## Problem details
Keep the wording of each record exactly the same when you repeat it, and leave out pictures.

(Camera metadata records)

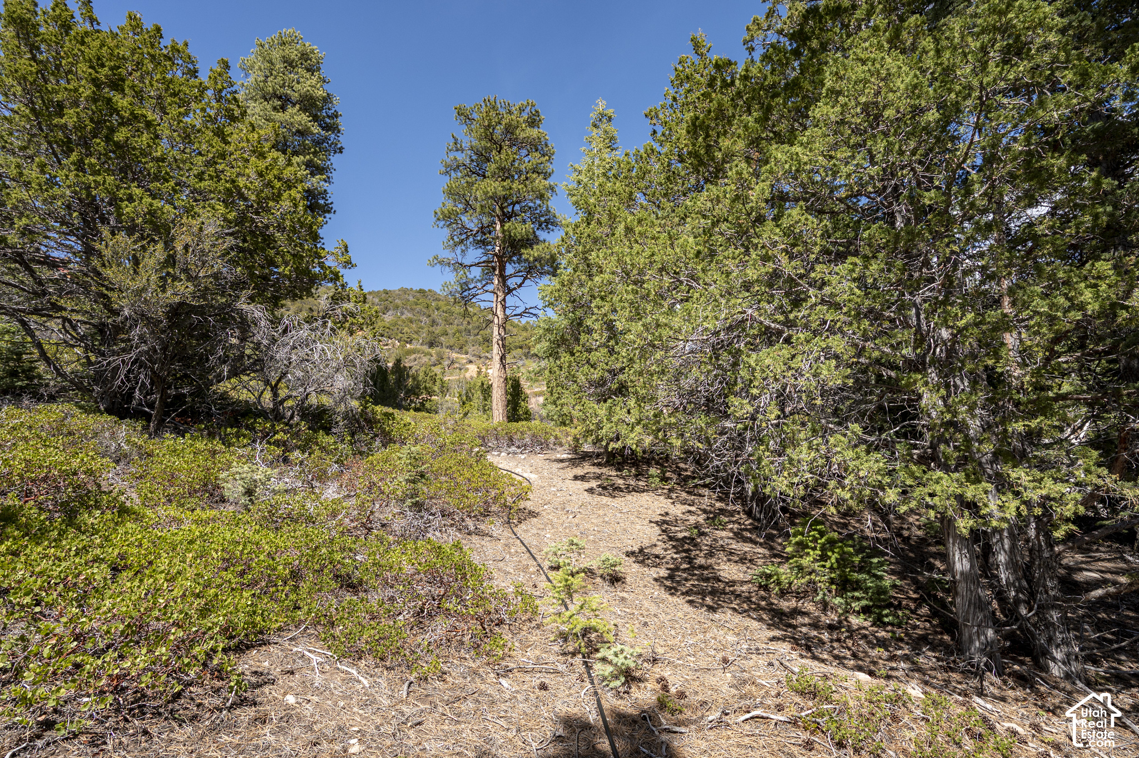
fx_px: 538
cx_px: 570
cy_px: 379
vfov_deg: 70.4
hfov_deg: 93.3
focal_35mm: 17
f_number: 8
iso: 320
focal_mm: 17
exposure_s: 1/500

## Task answer
fx_px: 538
cx_px: 570
cy_px: 379
vfov_deg: 70.4
hfov_deg: 93.3
focal_35mm: 17
f_number: 8
iso: 320
focal_mm: 17
exposure_s: 1/500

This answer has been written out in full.